Hello,
I'm trying to setup my first CycleCloud cluster, but I keep getting error in the initialization phase.
In particular, it complains about not finding nodes for "nodearray hpc".
The full error message:
CycleCloud Version: 8.2.0-1616
Cluster: Test2 (version 8.2.x)
==============================
Status: Error [Software Configuration] (retrying)
Start Time: 2022-03-13T17:31:29.377Z
Description: Unable to execute command `"bash" "/tmp/chef-script20220313-15831-14pjjqq"` (exit code 1)
Detail:
STDOUT:
STDERR: Upgrade not required!
Bucket has a max_count <= 0, defined for machinetype=='Standard_F2s_v2'. Skipping
/opt/cycle/slurm/cyclecloud_slurm.py:571: DeprecationWarning: The 'warn' function is deprecated, use 'warning' instead
logging.warn("No nodes were created for nodearray %s using name format %s and offset %s: %s", request_set.nodearray, request_set.name_format,
No nodes were created for nodearray hpc using name format hpc-pg0-%d and offset 1: Limited by 200 total cores (10 of Standard_D4_v2) quota in eastus
Bucket has a max_count <= 0, defined for machinetype=='Standard_F2s_v2'. Skipping
Unhandled failure.
Traceback (most recent call last):
File "/opt/cycle/slurm/cyclecloud_slurm.py", line 1101, in <module>
main()
File "/opt/cycle/slurm/cyclecloud_slurm.py", line 1078, in main
args.func(**kwargs)
File "/opt/cycle/slurm/cyclecloud_slurm.py", line 296, in generate_slurm_conf
_generate_slurm_conf(partitions, writer, subprocess)

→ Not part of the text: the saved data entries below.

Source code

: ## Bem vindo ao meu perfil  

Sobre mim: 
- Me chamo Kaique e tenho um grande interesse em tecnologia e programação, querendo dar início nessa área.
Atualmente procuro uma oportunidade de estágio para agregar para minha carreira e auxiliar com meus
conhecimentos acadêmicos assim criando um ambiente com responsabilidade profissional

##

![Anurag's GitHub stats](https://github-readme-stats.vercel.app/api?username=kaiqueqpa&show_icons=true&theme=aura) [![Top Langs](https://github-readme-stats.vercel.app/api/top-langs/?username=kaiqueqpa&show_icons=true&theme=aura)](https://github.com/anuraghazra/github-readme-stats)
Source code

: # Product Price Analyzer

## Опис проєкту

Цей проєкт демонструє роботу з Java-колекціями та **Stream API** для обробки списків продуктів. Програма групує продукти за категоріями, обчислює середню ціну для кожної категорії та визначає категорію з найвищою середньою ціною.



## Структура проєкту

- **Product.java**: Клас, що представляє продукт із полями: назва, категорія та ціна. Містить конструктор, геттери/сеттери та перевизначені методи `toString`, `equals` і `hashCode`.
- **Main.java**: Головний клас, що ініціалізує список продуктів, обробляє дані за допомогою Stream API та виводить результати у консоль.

File "/opt/cycle/slurm/cyclecloud_slurm.py", line 222, in _generate_slurm_conf
raise RuntimeError("No nodes found for nodearray %s. Please run 'cyclecloud_slurm.sh create_nodes' first!" % partition.nodearray)
RuntimeError: No nodes found for nodearray hpc. Please run 'cyclecloud_slurm.sh create_nodes' first!
Traceback (most recent call last):
File "/opt/cycle/jetpack/system/embedded/lib/python3.8/runpy.py", line 194, in _run_module_as_main
return _run_code(code, main_globals, None,
File "/opt/cycle/jetpack/system/embedded/lib/python3.8/runpy.py", line 87, in _run_code
exec(code, run_globals)
File "/opt/cycle/slurm/cyclecloud_slurm.py", line 1101, in <module>
main()
File "/opt/cycle/slurm/cyclecloud_slurm.py", line 1078, in main
args.func(**kwargs)
File "/opt/cycle/slurm/cyclecloud_slurm.py", line 296, in generate_slurm_conf
_generate_slurm_conf(partitions, writer, subprocess)
File "/opt/cycle/slurm/cyclecloud_slurm.py", line 222, in _generate_slurm_conf
raise RuntimeError("No nodes found for nodearray %s. Please run 'cyclecloud_slurm.sh create_nodes' first!" % partition.nodearray)
RuntimeError: No nodes found for nodearray hpc. Please run 'cyclecloud_slurm.sh create_nodes' first!
EXCEPTION: bash[Create cyclecloud.conf] (slurm::scheduler line 156) had an error: Mixlib::ShellOut::ShellCommandFailed: Expected process to exit with [0], but received '1'
Affected Nodes (1):
---
Node Name: scheduler
Hostname: ip-0A000005
IP Address: 10.0.0.5
Azure Resource ID: /subscriptions/8e7cef8b-5b7e-469a-8dd8-4cb4835f1727/resourceGroups/Test2-MEYTCMLBMU2GMLJQGU4DCLJUGA/providers/Microsoft.Compute/virtualMachines/scheduler-MIZGGNZQGRQWGLJVGUYGCLJUGB
Azure VM ID: df70aba9-e8a0-4f15-8d86-764423838920
Cluster-Init: slurm:default:2.4.7, slurm:scheduler:2.4.7
Node ID: be007f51-9d51-4a42-ae4b-0eab606c563a
Any suggestion on what could be the cause?
My cluster configuration is the following:
- cycle cloud 8.2
- slurm as cluster manager
- Standard_D12_v2 as instance for the Scheduler, Standard_D4_v2 for HPC instances and Standard_F2s_v2 for HTC instances
- I've selected 16 as maximum HPC cores (I wanted to have just two machines)
- the image selected is Centos 7 for all the different instances
Thank you for your support!